━━━ Data for this task ━━━

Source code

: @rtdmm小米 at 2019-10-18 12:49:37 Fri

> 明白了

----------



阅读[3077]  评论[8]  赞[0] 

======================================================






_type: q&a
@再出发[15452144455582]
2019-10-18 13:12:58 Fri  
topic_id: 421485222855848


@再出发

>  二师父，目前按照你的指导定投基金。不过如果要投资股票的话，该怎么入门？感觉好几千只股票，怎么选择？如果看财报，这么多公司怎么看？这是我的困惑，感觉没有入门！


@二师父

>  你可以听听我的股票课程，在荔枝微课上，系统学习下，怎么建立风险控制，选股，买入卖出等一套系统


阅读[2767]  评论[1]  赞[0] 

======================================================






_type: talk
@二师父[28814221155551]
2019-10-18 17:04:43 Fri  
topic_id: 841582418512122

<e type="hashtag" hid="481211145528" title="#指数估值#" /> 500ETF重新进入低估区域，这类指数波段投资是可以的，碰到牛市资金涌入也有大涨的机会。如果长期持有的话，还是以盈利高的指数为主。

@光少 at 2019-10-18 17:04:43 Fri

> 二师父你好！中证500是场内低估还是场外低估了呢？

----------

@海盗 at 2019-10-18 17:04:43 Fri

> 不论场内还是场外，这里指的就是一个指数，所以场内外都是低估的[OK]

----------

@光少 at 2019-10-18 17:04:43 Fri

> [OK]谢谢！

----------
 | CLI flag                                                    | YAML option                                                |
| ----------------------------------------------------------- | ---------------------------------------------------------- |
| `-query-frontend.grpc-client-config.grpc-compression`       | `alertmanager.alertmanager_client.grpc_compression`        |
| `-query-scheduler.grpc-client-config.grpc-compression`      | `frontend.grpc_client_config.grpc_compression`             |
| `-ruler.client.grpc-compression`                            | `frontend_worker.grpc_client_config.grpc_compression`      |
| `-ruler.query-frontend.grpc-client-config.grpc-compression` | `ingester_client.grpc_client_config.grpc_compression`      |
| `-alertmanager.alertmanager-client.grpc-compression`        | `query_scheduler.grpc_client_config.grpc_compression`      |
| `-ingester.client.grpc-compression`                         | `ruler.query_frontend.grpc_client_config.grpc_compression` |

━━━

### Your assignment
Reproduce the preceding records exactly and completely.

### Answer section
Source code

: @rtdmm小米 at 2019-10-18 12:49:37 Fri

> 明白了

----------



阅读[3077]  评论[8]  赞[0] 

======================================================






_type: q&a
@再出发[15452144455582]
2019-10-18 13:12:58 Fri  
topic_id: 421485222855848


@再出发

>  二师父，目前按照你的指导定投基金。不过如果要投资股票的话，该怎么入门？感觉好几千只股票，怎么选择？如果看财报，这么多公司怎么看？这是我的困惑，感觉没有入门！


@二师父

>  你可以听听我的股票课程，在荔枝微课上，系统学习下，怎么建立风险控制，选股，买入卖出等一套系统


阅读[2767]  评论[1]  赞[0] 

======================================================






_type: talk
@二师父[28814221155551]
2019-10-18 17:04:43 Fri  
topic_id: 841582418512122

<e type="hashtag" hid="481211145528" title="#指数估值#" /> 500ETF重新进入低估区域，这类指数波段投资是可以的，碰到牛市资金涌入也有大涨的机会。如果长期持有的话，还是以盈利高的指数为主。

@光少 at 2019-10-18 17:04:43 Fri

> 二师父你好！中证500是场内低估还是场外低估了呢？

----------

@海盗 at 2019-10-18 17:04:43 Fri

> 不论场内还是场外，这里指的就是一个指数，所以场内外都是低估的[OK]

----------

@光少 at 2019-10-18 17:04:43 Fri

> [OK]谢谢！

----------
 | CLI flag                                                    | YAML option                                                |
| ----------------------------------------------------------- | ---------------------------------------------------------- |
| `-query-frontend.grpc-client-config.grpc-compression`       | `alertmanager.alertmanager_client.grpc_compression`        |
| `-query-scheduler.grpc-client-config.grpc-compression`      | `frontend.grpc_client_config.grpc_compression`             |
| `-ruler.client.grpc-compression`                            | `frontend_worker.grpc_client_config.grpc_compression`      |
| `-ruler.query-frontend.grpc-client-config.grpc-compression` | `ingester_client.grpc_client_config.grpc_compression`      |
| `-alertmanager.alertmanager-client.grpc-compression`        | `query_scheduler.grpc_client_config.grpc_compression`      |
| `-ingester.client.grpc-compression`                         | `ruler.query_frontend.grpc_client_config.grpc_compression` |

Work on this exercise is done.